I haven’t read that one, but I’ve been thinking of Vonnegut for 2 days (or 2 years or 2 minutes). Specifically I’ve been feeling a bit Billy Pilgrim-ish. It’s as if I’ve become unstuck in time. 🙂
We started with a block scheduled and have now moved on to a “to do” list. It mostly worked today. I only had 4 interruptions during an hour long meeting! And I got a 1 hour bike ride/ skating session out of them. We’ll see how tomorrow goes. I’m with you on the
bribery! But I’m also prepared to cave.
Oh boy! I remember those days, and I daresay I am happy they are best memories. In spite of – and because of – all the tumult, it is clear that you have a wonderfully (?) vibrant, loving family, full of the chaos that life brings. Your daily struggles and your humor and wonderful gift to be reflective through it all, highlight the beauty of a mom who is right in the fray with her kids – which is just as it should be. The days are endless but the years fly by. And when they are older, they will look back on all of this with great love and fondness. – You are giving them that. Priceless.

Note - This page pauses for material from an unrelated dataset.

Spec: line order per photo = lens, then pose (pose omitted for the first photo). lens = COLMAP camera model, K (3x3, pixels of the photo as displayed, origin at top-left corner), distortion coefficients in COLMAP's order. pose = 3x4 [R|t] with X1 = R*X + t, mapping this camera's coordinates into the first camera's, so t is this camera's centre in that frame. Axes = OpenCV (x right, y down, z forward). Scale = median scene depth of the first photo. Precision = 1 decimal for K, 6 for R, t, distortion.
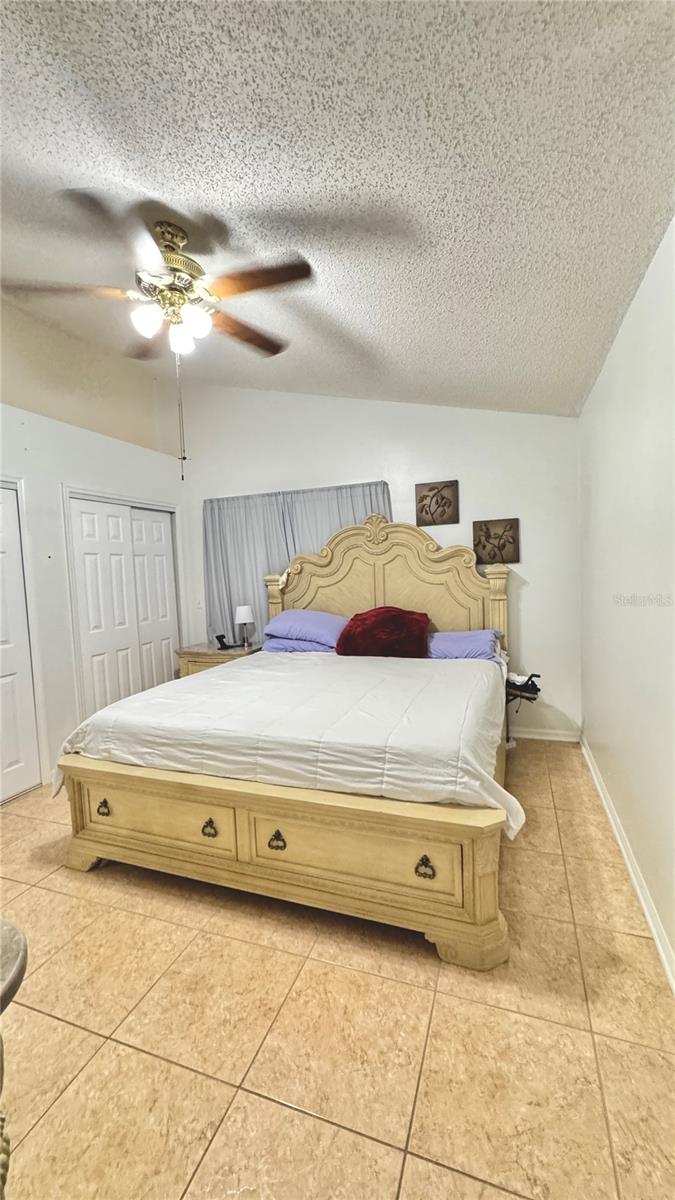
lens RADIAL K [[478.5, 0, 338.7], [0, 478.5, 598.6], [0, 0, 1]] dist [-0.001731, 0.000978]
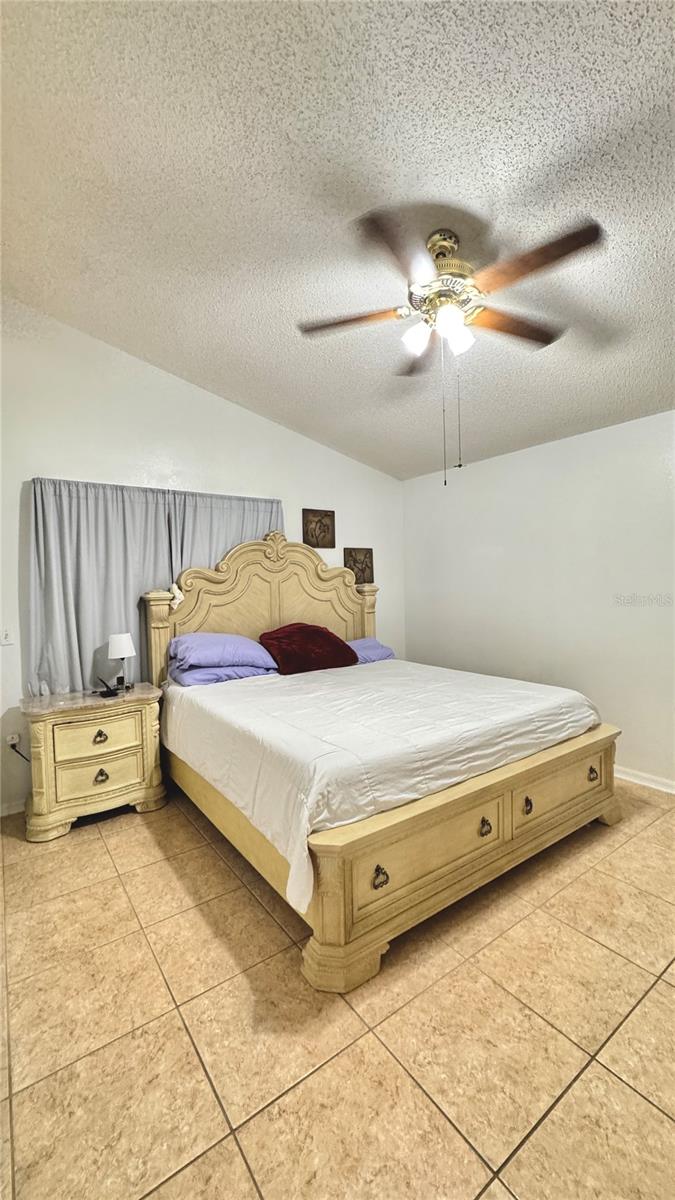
lens RADIAL K [[478.5, 0, 338.7], [0, 478.5, 598.6], [0, 0, 1]] dist [-0.001731, 0.000978]
pose [[0.562439, -0.000477, 0.826838, -1.170478], [0.053712, 0.997909, -0.035960, 0.010355], [-0.825092, 0.064636, 0.561289, 0.588277]]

Oh, and by the way – great post. Brings me right back there – with love 🙂
Oh yes, I fully feel every painful moment of your day, there is nothing like kids trying to take advantage of a totally new and unforeseen situation and they sure know how to play us! I like that you are in charge of the bribes, but may your future days be mostly bribe free. I had to homeschool four kids (with a proper distance curriculum) for a while and it only worked for one of them. I gave up for the rest and sent them back to school. Don’t worry I’m sure you’ll be fine!